During times of great transition, during times in which we are increasingly concerned about providing life’s necessities for ourselves and our loved ones, does it make sense to distract ourselves from planning for our physical needs to devote ourselves to love?
Let’s ask the same question in a slightly different way. Is choosing to devote ourselves to loving someone and is choosing to devote ourselves to receiving someone’s love something worth doing during these transitional times?
“Any time not spent on love is wasted.” Torquato Tasso (1544-1595)
It was five years ago this week that I embarked upon a journey that taught me about the power of love in a way I’d never believed possible. You can read Laila’s story on my website, http://www.TransformingThroughLove.com. I believe my decision to devote myself to loving and being loved made the difference in her life, and I am certain my decision to devote myself to loving and being loved made the difference in my life.
I was in the early stages of my recovery from a life-changing stroke. I felt alone in the world except for my dog who’d just been diagnosed with terminal cancer. The vet estimated she’d be gone in six weeks. I was having a difficult time navigating my way through life with a significantly damaged brain and rapidly diminishing funds. I couldn’t imagine life without my Laila at my side.
I made sure she had the veterinary care she needed. I felt I had to do more. I came up with a plan to devote myself to giving her all the love and support I’d needed but hadn’t often received during the years of caregiving for my mother after her traumatic brain injury, lots of deaths and personal losses, and life-changing illness.
At that point, it was easy to throw in with love. My brain no longer did what I needed it to do. I couldn’t think my way out of her cancer. All I could do was love whatever it was we had in that moment, not knowing how many more moments we would share.

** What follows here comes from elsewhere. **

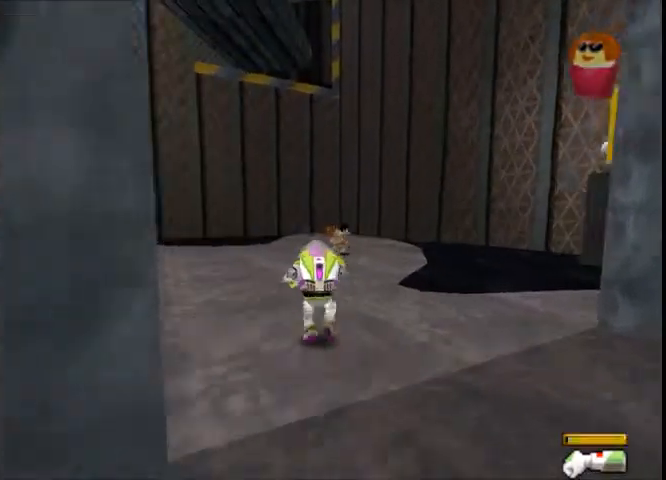
{"buttons": ["X"], "left_stick": "up-right", "right_stick": "center", "button_events": [[401, "X", "up"], [467, "X", "down"]]}
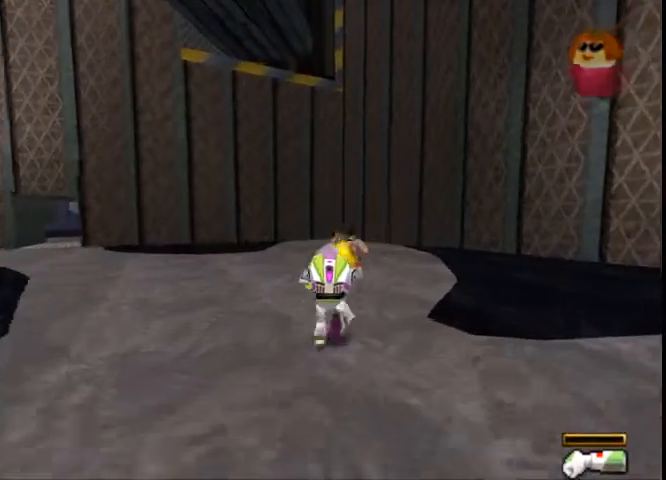
{"buttons": [], "left_stick": "up", "right_stick": "center", "button_events": [[66, "X", "up"], [133, "X", "down"], [200, "X", "up"], [267, "X", "down"], [333, "X", "up"], [400, "X", "down"], [500, "X", "up"]]}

When we are gifted with someone or something to love, we are gifted with the opportunity to transform our world. If you go along with the idea that all relationship is meant to help all concerned transform through love, it follows that we are in relationship with everything all the time. And if we are in relationship with everything all the time, will you choose to do whatever is in your power to transform your part of the world? One transformation leads to another and another and another. Pass it on.
The enormous tumor vanished and never returned. Laila passed from issues related to old age two years later. Through loving her with everything I had and through doing my best to live in the miracle zone called love, my health improved and continues to improve.
Through loving her with everything I had, I made new friends. Stroke damage had caused me to increasingly isolate myself from the world. It was a lot easier to isolate than it was to keep asking for the help and understanding that didn’t always come in the ways I needed.
It takes flexibility, empathy, a willingness to learn, humility, and great love and kindness to interact with a stroke survivor who has sustained significant brain damage. I believe most people might be capable of doing this, but I’m not sure I believe most people are willing to set aside their way of being in the world to partner with someone whose brain works differently than theirs.
When one is devoted to love, it’s much easier to set aside your way of being in the world to powerfully be there for another. Love has the power to gently dissolve obstacles. When one is devoted to anything other than love, starting with fear and including its cousins ego, separation, denial et al., it’s much more difficult to do this.
The new friends helped me not feel so alone in the world. The more I felt I was part of the world once more, the more my health transformed.
Love is the greatest healer I’ve ever known. What is the greatest healer you’ve ever known?
Through loving Laila with everything I had, I was blessed with the privilege of living with increasing evidence of the power of love. She was in pain and greatly weakened when the vet diagnosed the cancer. With each person who prayed for her, with each person who spent time loving on her, with each person who chose to believe in the power of love instead of the power of death, she grew a little stronger. She was a very happy girl who was living a very blessed life, with or without cancer.
She was back to pulling me behind her on our walks by the end of the first month. By the end of the first month, without her undergoing traditional cancer treatment, the vet was unable to palpate the tumor.
It was one of the most inspiring times of my life. It may sound strange to say I have beautiful memories of my dog’s experience with cancer. I can understand that. If you’d experienced what we’d experienced, if you’d experienced all the love and support that flowed to us, if you’d experienced living in the miracle zone along with us, you might see it differently. The miracles that came our way were plentiful and gorgeous. The more we lived in love, the more miracles we experienced. We always had whatever it was we needed, even when it didn’t seem likely to show up.
Nearly three years after my dog’s passing, neighbors continue to stop me during my solo walks. They tell me they remember the loving connection we shared. They tell me our loving connection touched their hearts in ways they never expected their hearts to be touched.
I don’t remember most of these people. The stroke took out a lot of my memory, so the people I met during those early years aren’t necessarily people I recall today. But they remember Laila, and they remember our connection. Their remembering our connection touches my heart in return, whether or not I remember their supporting us at the time.
Let’s get back to our original question:
If you are going through transitional times, why would you want to devote yourself to love?
I invite you to consider what you’ve just read before you answer:
Why devote yourself to anything other than love?